===== Material for the task =====

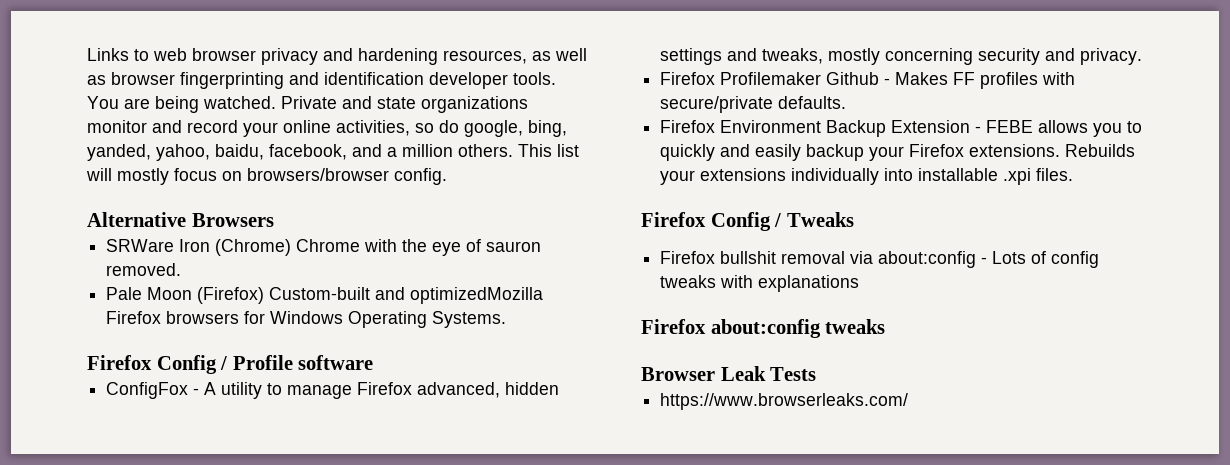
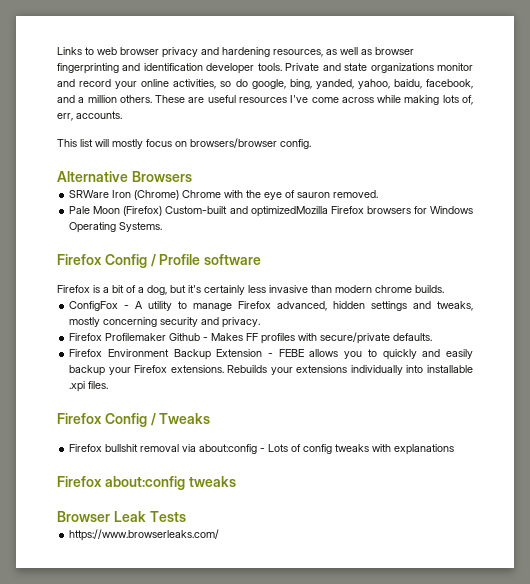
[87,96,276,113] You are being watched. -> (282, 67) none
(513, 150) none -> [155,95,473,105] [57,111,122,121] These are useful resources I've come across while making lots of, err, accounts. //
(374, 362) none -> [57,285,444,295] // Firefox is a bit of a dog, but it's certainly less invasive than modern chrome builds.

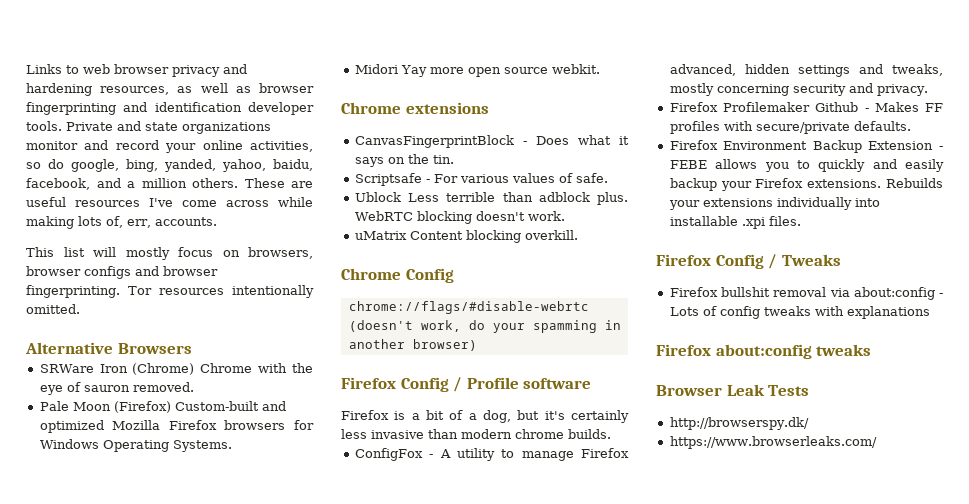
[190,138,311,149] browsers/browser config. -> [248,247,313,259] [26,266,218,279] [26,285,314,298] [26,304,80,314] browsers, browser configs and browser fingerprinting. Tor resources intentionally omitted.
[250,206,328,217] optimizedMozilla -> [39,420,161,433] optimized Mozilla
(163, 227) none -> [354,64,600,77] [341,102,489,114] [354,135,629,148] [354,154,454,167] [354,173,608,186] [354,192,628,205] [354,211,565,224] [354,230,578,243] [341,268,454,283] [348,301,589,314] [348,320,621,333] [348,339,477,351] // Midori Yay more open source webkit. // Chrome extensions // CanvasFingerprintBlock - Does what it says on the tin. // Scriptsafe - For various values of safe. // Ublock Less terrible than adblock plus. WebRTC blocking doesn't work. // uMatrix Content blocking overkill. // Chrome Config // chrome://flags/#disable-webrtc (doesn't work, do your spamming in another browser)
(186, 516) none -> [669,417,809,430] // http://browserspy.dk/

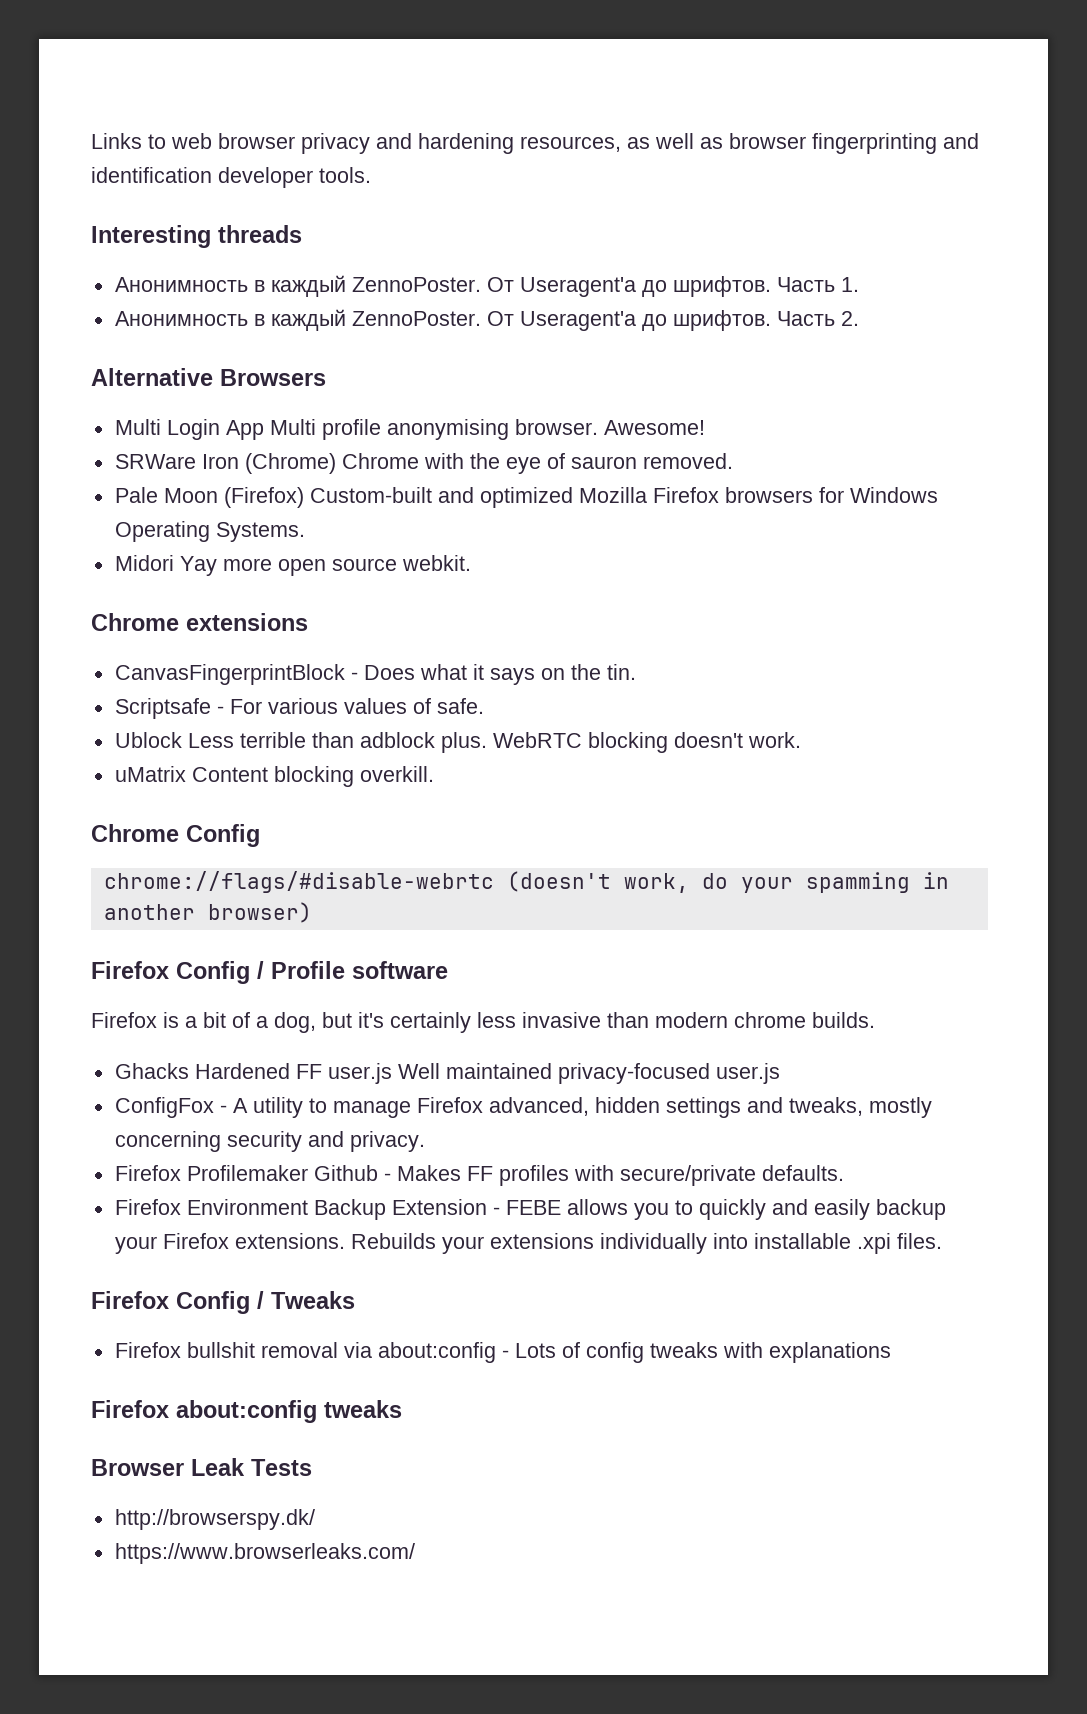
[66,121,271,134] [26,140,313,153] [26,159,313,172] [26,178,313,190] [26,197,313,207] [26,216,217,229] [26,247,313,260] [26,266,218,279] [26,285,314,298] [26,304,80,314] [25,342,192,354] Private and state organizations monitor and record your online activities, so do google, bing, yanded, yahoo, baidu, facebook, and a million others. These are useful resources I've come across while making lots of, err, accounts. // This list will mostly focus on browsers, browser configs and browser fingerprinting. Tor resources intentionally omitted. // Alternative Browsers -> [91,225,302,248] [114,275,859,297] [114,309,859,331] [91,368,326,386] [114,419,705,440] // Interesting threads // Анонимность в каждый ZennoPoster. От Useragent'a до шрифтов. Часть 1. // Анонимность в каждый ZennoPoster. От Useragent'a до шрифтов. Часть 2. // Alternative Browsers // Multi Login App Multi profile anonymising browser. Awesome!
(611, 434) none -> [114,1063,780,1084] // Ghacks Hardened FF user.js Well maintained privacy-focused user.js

=====

(Problem statement):
Transcribe every record above in full. Pictures stay out of the copy.

(Exercise response):
[87,96,276,113] You are being watched. -> (282, 67) none
(513, 150) none -> [155,95,473,105] [57,111,122,121] These are useful resources I've come across while making lots of, err, accounts. //
(374, 362) none -> [57,285,444,295] // Firefox is a bit of a dog, but it's certainly less invasive than modern chrome builds.

[190,138,311,149] browsers/browser config. -> [248,247,313,259] [26,266,218,279] [26,285,314,298] [26,304,80,314] browsers, browser configs and browser fingerprinting. Tor resources intentionally omitted.
[250,206,328,217] optimizedMozilla -> [39,420,161,433] optimized Mozilla
(163, 227) none -> [354,64,600,77] [341,102,489,114] [354,135,629,148] [354,154,454,167] [354,173,608,186] [354,192,628,205] [354,211,565,224] [354,230,578,243] [341,268,454,283] [348,301,589,314] [348,320,621,333] [348,339,477,351] // Midori Yay more open source webkit. // Chrome extensions // CanvasFingerprintBlock - Does what it says on the tin. // Scriptsafe - For various values of safe. // Ublock Less terrible than adblock plus. WebRTC blocking doesn't work. // uMatrix Content blocking overkill. // Chrome Config // chrome://flags/#disable-webrtc (doesn't work, do your spamming in another browser)
(186, 516) none -> [669,417,809,430] // http://browserspy.dk/

[66,121,271,134] [26,140,313,153] [26,159,313,172] [26,178,313,190] [26,197,313,207] [26,216,217,229] [26,247,313,260] [26,266,218,279] [26,285,314,298] [26,304,80,314] [25,342,192,354] Private and state organizations monitor and record your online activities, so do google, bing, yanded, yahoo, baidu, facebook, and a million others. These are useful resources I've come across while making lots of, err, accounts. // This list will mostly focus on browsers, browser configs and browser fingerprinting. Tor resources intentionally omitted. // Alternative Browsers -> [91,225,302,248] [114,275,859,297] [114,309,859,331] [91,368,326,386] [114,419,705,440] // Interesting threads // Анонимность в каждый ZennoPoster. От Useragent'a до шрифтов. Часть 1. // Анонимность в каждый ZennoPoster. От Useragent'a до шрифтов. Часть 2. // Alternative Browsers // Multi Login App Multi profile anonymising browser. Awesome!
(611, 434) none -> [114,1063,780,1084] // Ghacks Hardened FF user.js Well maintained privacy-focused user.js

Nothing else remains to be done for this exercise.